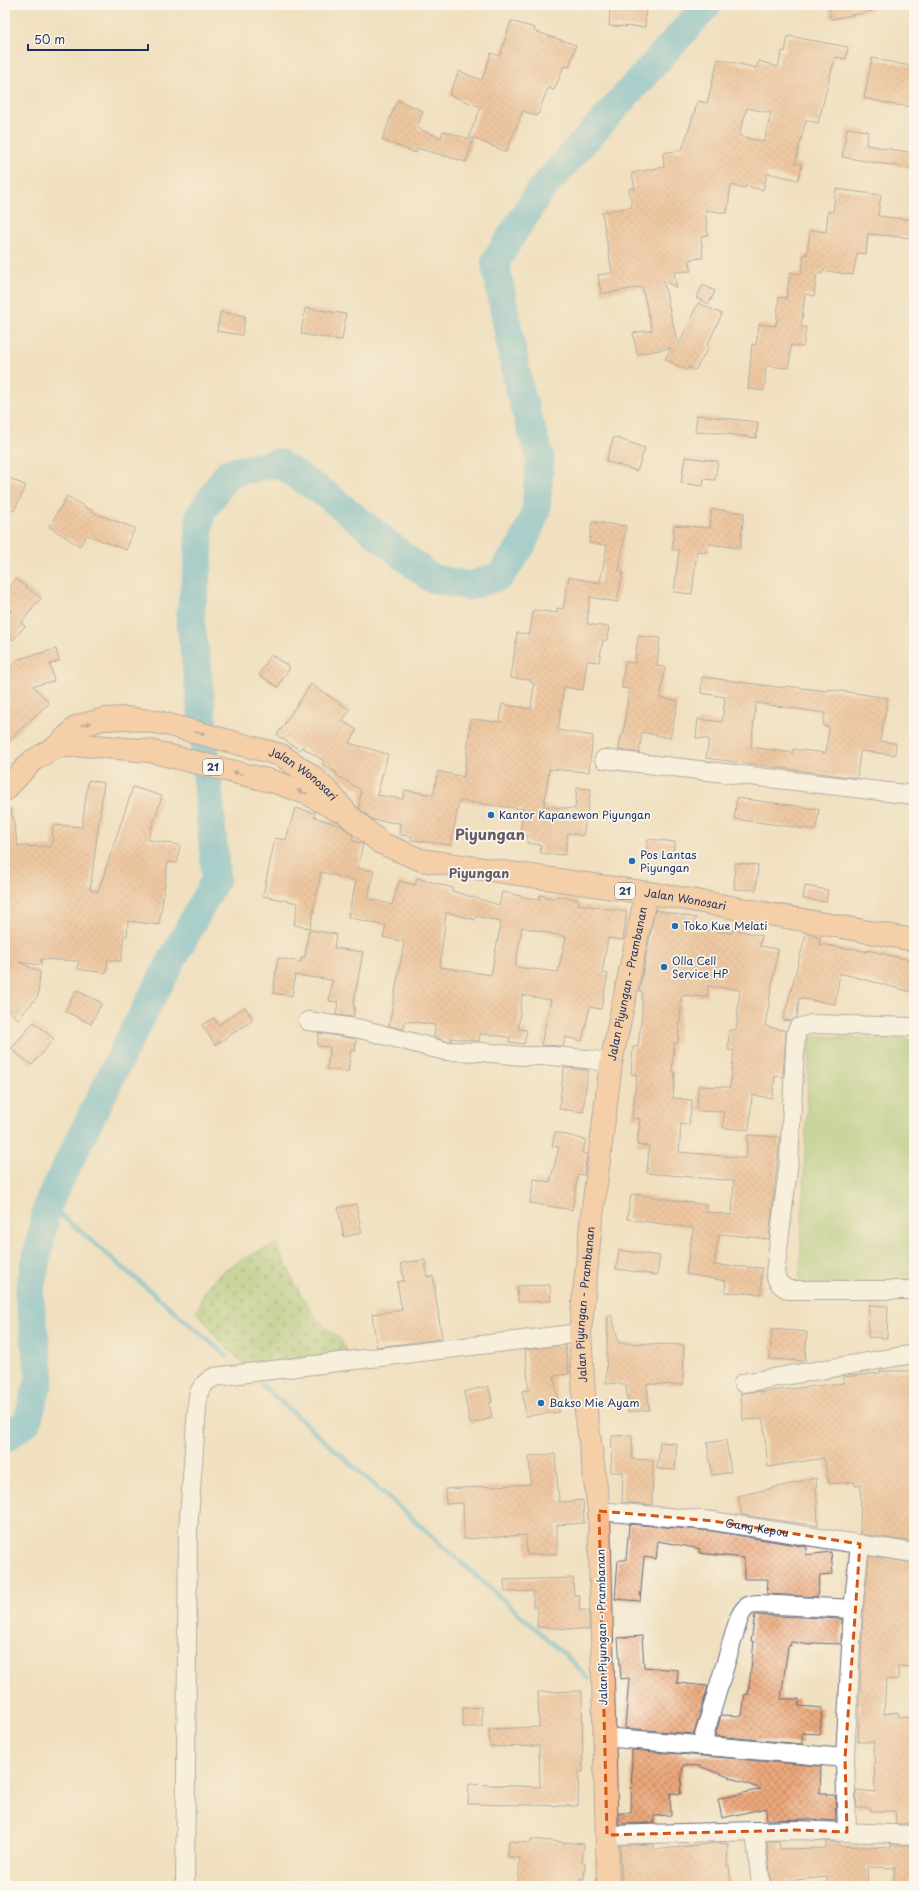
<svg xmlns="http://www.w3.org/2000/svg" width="919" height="1891" viewBox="0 0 919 1891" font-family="'Playpen Sans',sans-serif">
<defs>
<pattern id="cemetery-stones" width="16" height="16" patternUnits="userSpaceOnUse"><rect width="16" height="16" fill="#9cc875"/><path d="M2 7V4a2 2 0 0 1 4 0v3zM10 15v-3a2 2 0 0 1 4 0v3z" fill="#7ea363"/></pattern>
<pattern id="building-cross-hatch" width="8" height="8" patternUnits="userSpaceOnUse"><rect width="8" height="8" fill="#eca87a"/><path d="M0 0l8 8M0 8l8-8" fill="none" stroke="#be8967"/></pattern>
</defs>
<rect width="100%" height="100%" fill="#fbf7ec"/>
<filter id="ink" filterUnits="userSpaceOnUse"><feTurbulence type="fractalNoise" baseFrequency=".025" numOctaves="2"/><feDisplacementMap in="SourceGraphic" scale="8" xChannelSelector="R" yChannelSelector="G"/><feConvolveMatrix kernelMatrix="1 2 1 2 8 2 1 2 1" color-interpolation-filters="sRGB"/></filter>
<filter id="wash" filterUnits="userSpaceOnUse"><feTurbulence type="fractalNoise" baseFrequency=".012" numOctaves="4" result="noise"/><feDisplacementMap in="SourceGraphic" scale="16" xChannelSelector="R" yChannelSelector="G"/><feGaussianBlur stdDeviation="0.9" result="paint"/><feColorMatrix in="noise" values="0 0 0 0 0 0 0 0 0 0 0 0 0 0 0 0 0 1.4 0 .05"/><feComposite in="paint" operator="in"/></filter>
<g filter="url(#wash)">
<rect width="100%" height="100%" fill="#f0e0c0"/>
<path fill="#9cc875" stroke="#5c7c6a" d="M810 1036 914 1040V1296L799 1291Z"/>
<path fill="url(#cemetery-stones)" stroke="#5c7c6a" d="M276 1243 297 1288 312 1313 326 1328 340 1339 347 1352 246 1366 217 1338 197 1312C200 1304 203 1293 208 1286 222 1267 255 1253 276 1243Z"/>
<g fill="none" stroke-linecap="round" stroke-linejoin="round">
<g stroke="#56b8d5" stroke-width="5">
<path d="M48 1204 227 1356"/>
<path d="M262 1385 573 1662 588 1679"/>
</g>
<path stroke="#56b8d5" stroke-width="29" d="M5 1438 27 1422 40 1377 29 1294 48 1204 126 1046 216 878 200 695 190 615 198 565 200 515 228 473 278 463 327 495 431 578 469 586 500 576 522 545 536 511 540 457 520 392 495 262 539 192 707 5"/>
</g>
<g id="blocks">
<g fill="url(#building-cross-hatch)" fill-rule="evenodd">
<path d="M610 5H646L645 27 609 26Z"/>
<path d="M828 5H872L873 11 831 19Z"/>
<path d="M511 21 535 28 534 31 576 45 569 67 564 66 554 90 548 88 537 116 523 111 506 152 469 136 481 107 449 95 459 71 482 80 491 53 500 56Z"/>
<path d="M788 36 848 47 846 59 835 57 818 123 806 120 795 163 802 165 798 180 767 173 763 190 745 186V188L731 185 727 213 705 210 708 235 701 236 703 258 690 259 691 271 674 272 677 288 663 280 678 346 698 303 722 314 707 346 709 347 695 370 688 367 687 370 665 359 671 348 637 354 633 333 652 330 642 287 601 294 598 275 612 273 602 212 632 207 629 189 635 188 632 173 664 167 663 153 682 150 698 101 707 103 718 59 756 68 759 61 778 67 782 51 785 52ZM747 108 771 113 764 142 739 136Z"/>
<path d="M872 58 914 67V107L896 105 864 98Z"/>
<path d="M397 100 423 111 417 128 441 138 443 131 473 140 466 162 417 148 416 153 382 140Z"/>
<path d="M847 128 868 131 866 145 914 153V169L842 157Z"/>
<path d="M836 189 881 195 878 216 914 220V238L868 234 866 254 857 253 853 275 822 270V274L817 273 814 296 805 294 801 327H806L803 347 791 345 789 368 766 366 764 391 748 389 752 344 756 345 759 324 776 326 779 297 786 298 790 273 801 274 804 254 807 255 810 230 826 232 828 211 833 212Z"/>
<path d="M703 285 715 291 709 304 696 298Z"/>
<path d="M305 308 346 314 342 340 301 334Z"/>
<path d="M220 312 245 316 242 335 217 331Z"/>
<path d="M697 415 758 422 756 438 720 433 695 432Z"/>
<path d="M614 437 645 448 637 471 606 461Z"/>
<path d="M685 457 718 461 715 480 704 479 703 486 681 483Z"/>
<path d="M5 476 26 486 14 511 5 507Z"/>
<path d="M67 496 99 515 135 528 126 550 87 535 80 546 49 527Z"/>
<path d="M712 509 744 513 740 548 709 544 708 552 697 551 692 594 674 592 679 550H672L674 525 710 528Z"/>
<path d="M592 522 626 526 619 571H623L617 602 590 597 587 624 609 627 607 640H603L599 662 587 661 583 690 564 687 558 730 593 736 589 772 549 769 544 806 575 809 577 788 591 789 583 836 568 833 565 855 540 853 541 845 527 843 528 835 520 833 523 809 459 801 451 845 411 840 412 836 399 835 400 823 373 820 359 808 361 790 336 775 337 773 322 764 324 761 302 747 300 750 277 735 311 684 350 710 342 721 357 730 349 743 388 754 377 795 403 799 405 790 433 795 438 771 464 777 471 719 500 722 502 704 531 709 534 684 531 683V680L511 678 517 633 530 634 533 610 557 613V608L563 609 569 577 600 583 607 545 589 543Z"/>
<path d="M16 579 41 598 21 623 25 626 13 640 5 634V619L11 611 5 606V593Z"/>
<path d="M638 636 660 638 657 666 665 667 660 698 678 701 670 738 642 732 639 753 619 750 621 735H623L629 689 622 688 625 662 635 663Z"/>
<path d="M56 649 59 661 50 664 54 681 33 686 49 703 5 744V674L18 659Z"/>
<path d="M271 655 290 667 278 687 259 675Z"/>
<path d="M702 677 785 688 786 686 828 691V689L888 698 880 741 896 743 895 755 860 751 857 778 706 758 709 739 696 738 698 719 722 722 725 697 701 693ZM756 703 825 713 823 726 829 727 826 753 793 749V753L751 747Z"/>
<path d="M88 780 104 783 90 890 98 892 133 787 162 796 148 840 180 845 177 863 168 862 159 925 128 921 127 936H124L121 961 108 960 106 973 77 969 79 961 41 959V965L19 962 40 972 38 996 18 1019 5 1007V809H11L18 846 52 847 53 825 82 827Z"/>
<path d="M737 798 819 809 816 830 734 819Z"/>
<path d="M295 808 315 813 314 817 342 826 353 836 352 840 363 844 357 868 374 871 368 898 392 905 399 881 415 885 417 878 453 888 452 891 499 905 502 892 539 900 540 895 556 899 557 896 579 900 578 904 627 912 623 940 608 938 602 973 608 974 601 1009 590 1007 582 1041 566 1037 563 1046 541 1045 551 1000 522 995 518 1029 527 1030 524 1044 509 1042 510 1037 480 1034 479 1041 451 1038V1041H446L434 1037 435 1025 405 1021 404 1029 389 1026 404 942 383 937 386 926 348 917 356 881 321 872 310 928 294 925 298 903 263 896 275 838 286 840ZM446 912 475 920 476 916 501 922 491 975 440 967ZM522 927 566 937 558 972 515 967Z"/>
<path d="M648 839 675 842 672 857 646 854Z"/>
<path d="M735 863 758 865 756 890 734 889Z"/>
<path d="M805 886 828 890 826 902 803 899Z"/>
<path d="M655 910 696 918 694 929 732 933 733 929 762 936 759 946 778 949 765 1026 786 1031 783 1077 775 1076 772 1098 752 1095 749 1130 723 1128 724 1112 697 1111 698 1086 730 1087 734 1051 728 1050 729 1030H736L740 990 708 986 707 997 682 995 678 1043H674L672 1072H675L673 1098 692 1100 689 1125 681 1124 679 1152 746 1158 748 1135 780 1137 769 1239 719 1234 714 1265 762 1268 761 1294 725 1292 726 1281 686 1274 693 1228 627 1219 631 1194 707 1205 706 1212 732 1215 734 1181 647 1173 649 1146 637 1145 640 1119 632 1118 637 1075 631 1074 633 1047H638L642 1014V991H639L640 987Z"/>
<path d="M309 930 336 934 334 948 363 952 353 1006H355L353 1017 336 1015 338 1002 329 1001 332 980 295 975 292 996 273 993 278 958 301 962 302 957H305Z"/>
<path d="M806 934 821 938 819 944 850 949 851 948 867 952V950L914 961V980L911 992 840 973 835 1004 799 998 797 1017 791 1021 783 1020Z"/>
<path d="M76 990 102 1003 91 1024 65 1011Z"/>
<path d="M245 1007 253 1020 215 1045 202 1025 214 1018 218 1025Z"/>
<path d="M34 1022 54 1039 32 1065 11 1049Z"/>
<path d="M319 1033 356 1039 355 1051 351 1050 348 1072 327 1069 330 1047 317 1046Z"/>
<path d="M564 1068 588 1070 583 1112 559 1109Z"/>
<path d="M555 1132 586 1140 582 1153 587 1154 584 1175 578 1174 572 1210 530 1203 534 1179 550 1182 559 1147 552 1146Z"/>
<path d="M356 1204 362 1233 344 1237 338 1208Z"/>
<path d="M619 1250 660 1256 657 1275 616 1269Z"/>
<path d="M425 1260 427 1277 433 1276 442 1339 377 1347 372 1314 402 1310 397 1282 404 1281 401 1263Z"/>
<path d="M550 1285 551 1301 518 1302 517 1286Z"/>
<path d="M869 1305 888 1306 887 1338 868 1337Z"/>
<path d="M608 1316H612L619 1343 684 1345 683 1385 647 1384 649 1410 628 1412 626 1384 606 1383Z"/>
<path d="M772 1329 807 1332 805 1361 770 1359Z"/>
<path d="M565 1345 569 1374 554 1376 559 1412 526 1416 522 1391 529 1390 525 1350Z"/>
<path d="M880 1371H914V1542L860 1534 861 1485 855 1486V1482L829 1484 824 1458 768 1467 763 1419 743 1420 741 1393 761 1391V1392L844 1383V1377L880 1373Z"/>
<path d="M488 1386 492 1402 489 1403 492 1418 470 1424 464 1392Z"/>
<path d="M632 1435V1459L653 1460 652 1505 622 1502 623 1472H611L612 1436Z"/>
<path d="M726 1440 731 1472 712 1475 707 1443Z"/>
<path d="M660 1442 677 1444 675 1470 657 1469Z"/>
<path d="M555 1454 559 1502 583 1500 584 1523 557 1525V1554L527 1555 526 1535 464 1539 463 1503 446 1504 445 1489 531 1484 529 1456Z"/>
<path d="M816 1478 818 1526 742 1515 738 1496Z"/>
<path d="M629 1524 712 1531 807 1547 806 1555 831 1552 833 1574 820 1575 817 1597 767 1594 768 1579H744V1558L699 1553 700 1549 658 1541 656 1559 644 1557 640 1601 615 1599 618 1560H626Z"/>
<path d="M869 1556 914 1563V1667L898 1666V1679L886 1680 884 1714 898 1712 899 1717 914 1718V1824H896L895 1811H870V1808H857L856 1790 875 1792 874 1742H858L863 1610Z"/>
<path d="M573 1578 574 1595H580L579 1610 589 1611V1630L537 1627 538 1607H533V1591L505 1592 504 1580Z"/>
<path d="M755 1615 842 1619 841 1644 811 1643V1645L791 1642 790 1646H788L781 1699H799V1706L822 1708 820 1734 802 1733V1744L715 1736 721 1715 742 1716 745 1694 748 1695 754 1642 751 1641Z"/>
<path d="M642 1636 644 1667 678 1670 677 1683 708 1686 694 1734 625 1728 629 1678 621 1679 618 1638Z"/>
<path d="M582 1691 583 1772H579L578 1806 468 1804 469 1784 540 1787 539 1746 490 1747 489 1729 539 1727 538 1692Z"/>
<path d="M482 1707V1727H463V1708Z"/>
<path d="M632 1750 821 1766 820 1793H826V1795H835L836 1821 811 1819 767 1820 766 1808 722 1818 718 1799 761 1789 699 1766 683 1765 680 1794 670 1793 671 1815 654 1816V1823L619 1824V1813H631Z"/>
<path d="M531 1839 584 1844 582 1863H585L584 1879 580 1878V1886H518L520 1858 508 1857 509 1841 531 1843Z"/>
<path d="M767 1841H779L780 1849 826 1848V1842H839V1846L891 1848V1845H914V1870H912L910 1886H893L895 1868 867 1867 868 1886H827V1877L786 1881 787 1886H771Z"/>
<path d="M716 1843 728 1844 727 1866H729L731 1886H622L620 1845 654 1844V1850Z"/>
</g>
</g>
</g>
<g filter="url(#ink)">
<use href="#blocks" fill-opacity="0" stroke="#666d80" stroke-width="1"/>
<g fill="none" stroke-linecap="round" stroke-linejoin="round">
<defs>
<g id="minor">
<path d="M604 759 914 795"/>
<path d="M308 1021 361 1029 445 1051 481 1052 522 1056H552L587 1059 611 1063"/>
<path d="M914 1027 812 1024 798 1028 796 1033 789 1161 775 1273C777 1283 781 1286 789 1290H914"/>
<path d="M743 1383 914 1354"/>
<path id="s1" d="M599 1511 713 1521 914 1553"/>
<path d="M604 1737 845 1758"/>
<path d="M701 1746 739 1618C744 1607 748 1604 760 1604L853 1609"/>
<path d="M755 1831 761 1886"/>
<path d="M847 1832 845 1758 853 1609 860 1544"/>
<path d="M607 1835 797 1830 914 1835"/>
<path d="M185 1886 188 1531 198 1395C201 1386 206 1381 214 1377L580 1333"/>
</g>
<g id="primary">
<path id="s2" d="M608 1886 599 1511 584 1396 580 1333 591 1224 611 1063 646 894"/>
</g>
<g id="trunk">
<path d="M56 747 84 745 150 751 275 782 308 794 337 810"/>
<path id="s3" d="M5 790 32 761 56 747 78 726 104 719 127 718 162 723 281 755 313 777 329 792 349 816 381 843 421 860 669 896 914 940"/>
</g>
</defs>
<use href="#minor" stroke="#666d80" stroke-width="20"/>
<use href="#primary" stroke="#666d80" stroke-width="24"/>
<use href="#trunk" stroke="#666d80" stroke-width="24"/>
<use href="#minor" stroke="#fff" stroke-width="18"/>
<use href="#primary" stroke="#fbbb8d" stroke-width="22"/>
<use href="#trunk" stroke="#fbbb8d" stroke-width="22"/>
</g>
<defs><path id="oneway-solid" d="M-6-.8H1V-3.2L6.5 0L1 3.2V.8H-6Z"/></defs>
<g fill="#806e73">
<use href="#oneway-solid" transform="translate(86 724) rotate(-14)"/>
<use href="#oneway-solid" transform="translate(200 733) rotate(14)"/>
<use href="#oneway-solid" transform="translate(238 773) rotate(-166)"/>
<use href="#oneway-solid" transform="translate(302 792) rotate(-160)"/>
</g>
</g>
<path d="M0 0H919V1891H0ZM599 1511 713 1521 860 1544 845 1758 847 1832 797 1830 607 1835Z" fill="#f0e0c0" fill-opacity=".55" fill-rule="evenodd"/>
<path fill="none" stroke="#d45514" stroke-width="3" stroke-dasharray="8 5" stroke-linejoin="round" d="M599 1511 713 1521 860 1544 845 1758 847 1832 797 1830 607 1835Z"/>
<g fill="#1f6fb2" stroke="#fbf7ec" stroke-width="1.5">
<circle cx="491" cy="815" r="4"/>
<circle cx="632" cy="861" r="4"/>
<circle cx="675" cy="926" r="4"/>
<circle cx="664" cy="967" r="4"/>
<circle cx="541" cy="1403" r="4"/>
</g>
<g text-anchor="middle" stroke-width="3.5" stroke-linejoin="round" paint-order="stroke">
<g fill="#fbf7ec" stroke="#5e6b89" stroke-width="1">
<rect x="203" y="759" width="20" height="16" rx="3"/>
<rect x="615" y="883" width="20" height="16" rx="3"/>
</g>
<g font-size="10" font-weight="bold" fill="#1b2f5e">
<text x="213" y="771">21</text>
<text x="625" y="895">21</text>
</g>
<g font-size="11" fill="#1b2f5e" stroke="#fbf7ec">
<text dy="4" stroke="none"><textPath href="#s3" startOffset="335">Jalan Wonosari</textPath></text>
<text dy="4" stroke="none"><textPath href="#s3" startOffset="751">Jalan Wonosari</textPath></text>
<text dy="4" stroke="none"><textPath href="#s2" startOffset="907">Jalan Piyungan - Prambanan</textPath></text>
<text dy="4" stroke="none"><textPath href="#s2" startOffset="583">Jalan Piyungan - Prambanan</textPath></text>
<text dy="4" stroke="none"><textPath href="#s1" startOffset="159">Gang Kepou</textPath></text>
<text transform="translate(602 1627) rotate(-91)" y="4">Jalan Piyungan - Prambanan</text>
</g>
<g font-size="11" fill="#1b2f5e" stroke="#fbf7ec" text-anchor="start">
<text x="499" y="819">Kantor Kapanewon Piyungan</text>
<text x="640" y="859">Pos Lantas<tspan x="640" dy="13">Piyungan</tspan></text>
<text x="683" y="930">Toko Kue Melati</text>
<text x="672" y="965">Olla Cell<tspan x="672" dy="13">Service HP</tspan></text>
<text x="549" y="1407">Bakso Mie Ayam</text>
</g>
<g font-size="13" font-weight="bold" fill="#645968" stroke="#fbf7ec">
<text x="479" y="878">Piyungan</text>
</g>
<g font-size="15" font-weight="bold" fill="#645968" stroke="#fbf7ec">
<text x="490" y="840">Piyungan</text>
</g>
</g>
<rect width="919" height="1891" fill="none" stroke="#fbf7ec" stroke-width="20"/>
<path d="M28 44v6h120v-6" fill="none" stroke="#1b2f5e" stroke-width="2"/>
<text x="34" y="44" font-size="12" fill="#1b2f5e" stroke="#fbf7ec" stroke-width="3" paint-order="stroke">50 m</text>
</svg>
──────────────────────────────
Work to be completed -
Look through the data above and report every line in which "yChannelSelector" appears.

Reply to the exercise -
<filter id="ink" filterUnits="userSpaceOnUse"><feTurbulence type="fractalNoise" baseFrequency=".025" numOctaves="2"/><feDisplacementMap in="SourceGraphic" scale="8" xChannelSelector="R" yChannelSelector="G"/><feConvolveMatrix kernelMatrix="1 2 1 2 8 2 1 2 1" color-interpolation-filters="sRGB"/></filter>
<filter id="wash" filterUnits="userSpaceOnUse"><feTurbulence type="fractalNoise" baseFrequency=".012" numOctaves="4" result="noise"/><feDisplacementMap in="SourceGraphic" scale="16" xChannelSelector="R" yChannelSelector="G"/><feGaussianBlur stdDeviation="0.9" result="paint"/><feColorMatrix in="noise" values="0 0 0 0 0 0 0 0 0 0 0 0 0 0 0 0 0 1.4 0 .05"/><feComposite in="paint" operator="in"/></filter>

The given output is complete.